> TASK STATEMENT:
Give back the entries in full, exactly as they are written.

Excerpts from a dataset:
╔══

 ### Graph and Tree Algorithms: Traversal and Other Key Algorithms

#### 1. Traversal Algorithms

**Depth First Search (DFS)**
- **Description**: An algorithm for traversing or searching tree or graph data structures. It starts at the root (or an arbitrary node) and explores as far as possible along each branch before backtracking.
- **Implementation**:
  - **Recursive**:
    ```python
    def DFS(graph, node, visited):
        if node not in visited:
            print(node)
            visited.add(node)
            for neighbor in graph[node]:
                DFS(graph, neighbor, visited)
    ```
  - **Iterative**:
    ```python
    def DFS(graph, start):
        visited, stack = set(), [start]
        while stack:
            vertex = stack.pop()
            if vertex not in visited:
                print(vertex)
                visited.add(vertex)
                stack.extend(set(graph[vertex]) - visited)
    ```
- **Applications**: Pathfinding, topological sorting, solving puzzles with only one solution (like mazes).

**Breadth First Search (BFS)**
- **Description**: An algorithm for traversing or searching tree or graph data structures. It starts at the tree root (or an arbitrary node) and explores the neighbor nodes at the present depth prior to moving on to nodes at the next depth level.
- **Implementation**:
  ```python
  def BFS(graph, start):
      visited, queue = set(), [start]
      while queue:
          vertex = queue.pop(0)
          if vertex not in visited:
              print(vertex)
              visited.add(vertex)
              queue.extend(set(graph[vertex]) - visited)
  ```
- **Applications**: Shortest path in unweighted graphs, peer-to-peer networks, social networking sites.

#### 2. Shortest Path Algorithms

╚══

> ANSWER BELOW:
 ### Graph and Tree Algorithms: Traversal and Other Key Algorithms

#### 1. Traversal Algorithms

**Depth First Search (DFS)**
- **Description**: An algorithm for traversing or searching tree or graph data structures. It starts at the root (or an arbitrary node) and explores as far as possible along each branch before backtracking.
- **Implementation**:
  - **Recursive**:
    ```python
    def DFS(graph, node, visited):
        if node not in visited:
            print(node)
            visited.add(node)
            for neighbor in graph[node]:
                DFS(graph, neighbor, visited)
    ```
  - **Iterative**:
    ```python
    def DFS(graph, start):
        visited, stack = set(), [start]
        while stack:
            vertex = stack.pop()
            if vertex not in visited:
                print(vertex)
                visited.add(vertex)
                stack.extend(set(graph[vertex]) - visited)
    ```
- **Applications**: Pathfinding, topological sorting, solving puzzles with only one solution (like mazes).

**Breadth First Search (BFS)**
- **Description**: An algorithm for traversing or searching tree or graph data structures. It starts at the tree root (or an arbitrary node) and explores the neighbor nodes at the present depth prior to moving on to nodes at the next depth level.
- **Implementation**:
  ```python
  def BFS(graph, start):
      visited, queue = set(), [start]
      while queue:
          vertex = queue.pop(0)
          if vertex not in visited:
              print(vertex)
              visited.add(vertex)
              queue.extend(set(graph[vertex]) - visited)
  ```
- **Applications**: Shortest path in unweighted graphs, peer-to-peer networks, social networking sites.

#### 2. Shortest Path Algorithms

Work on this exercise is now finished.